** Directions for this task **
Which lines in the entries below contain the word "series"? Collect each such line and copy it in full.

** Records to use **
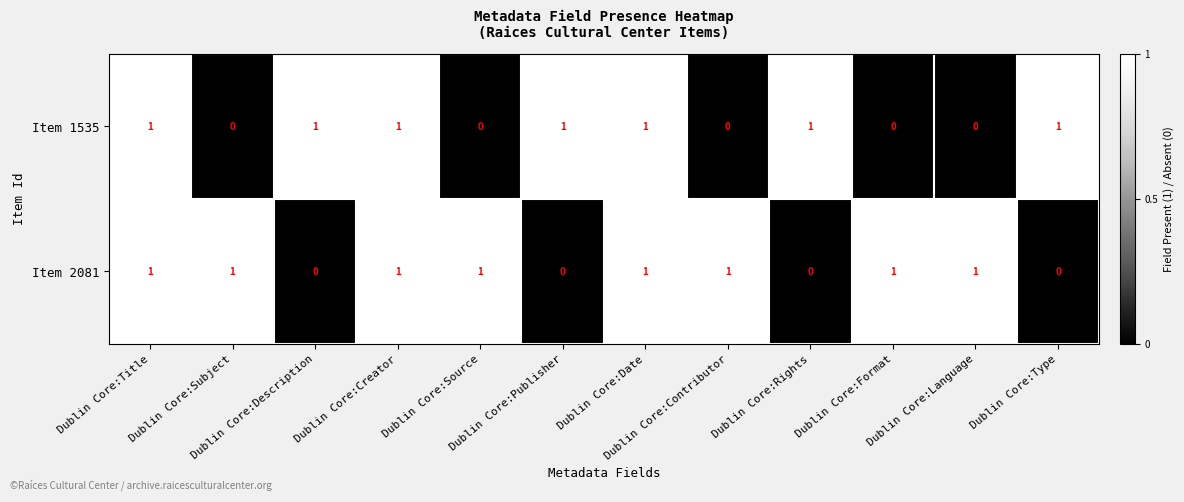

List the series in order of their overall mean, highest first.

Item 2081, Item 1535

...

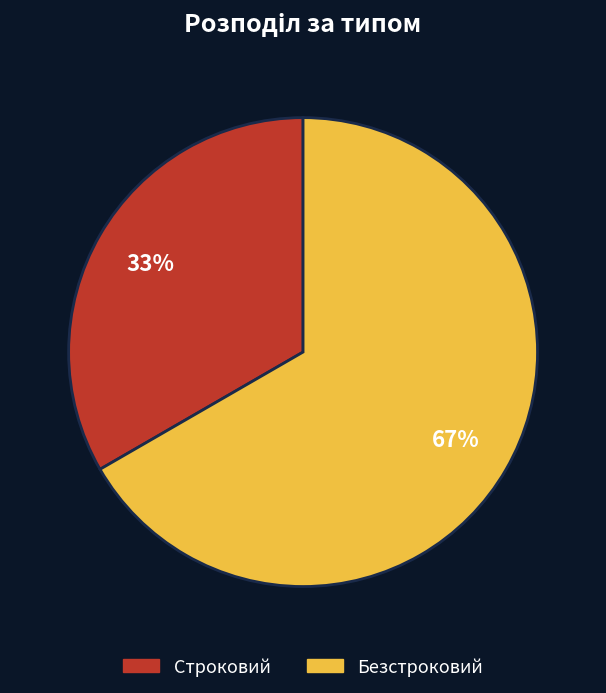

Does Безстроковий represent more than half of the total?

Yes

--

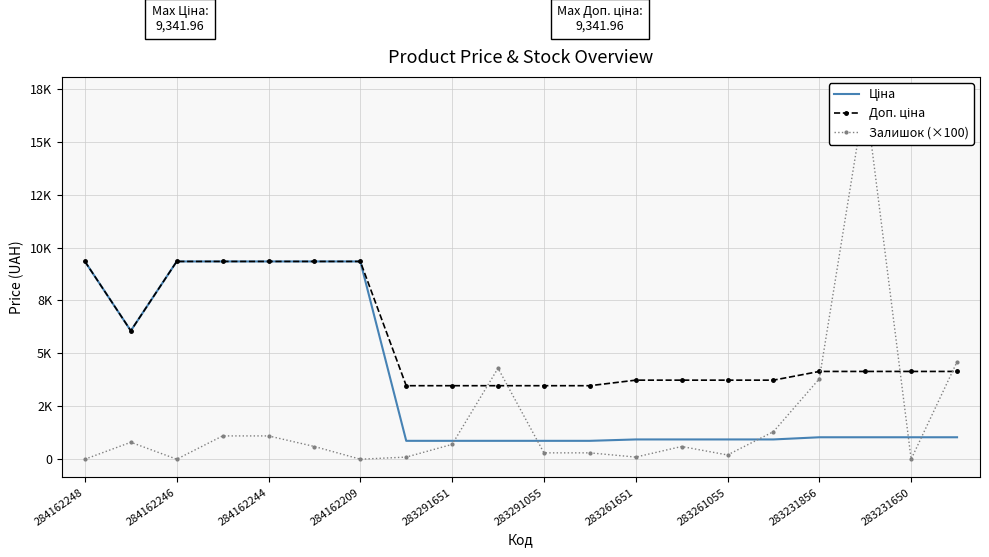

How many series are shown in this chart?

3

** Solution to this task **
List the series in order of their overall mean, highest first.
How many series are shown in this chart?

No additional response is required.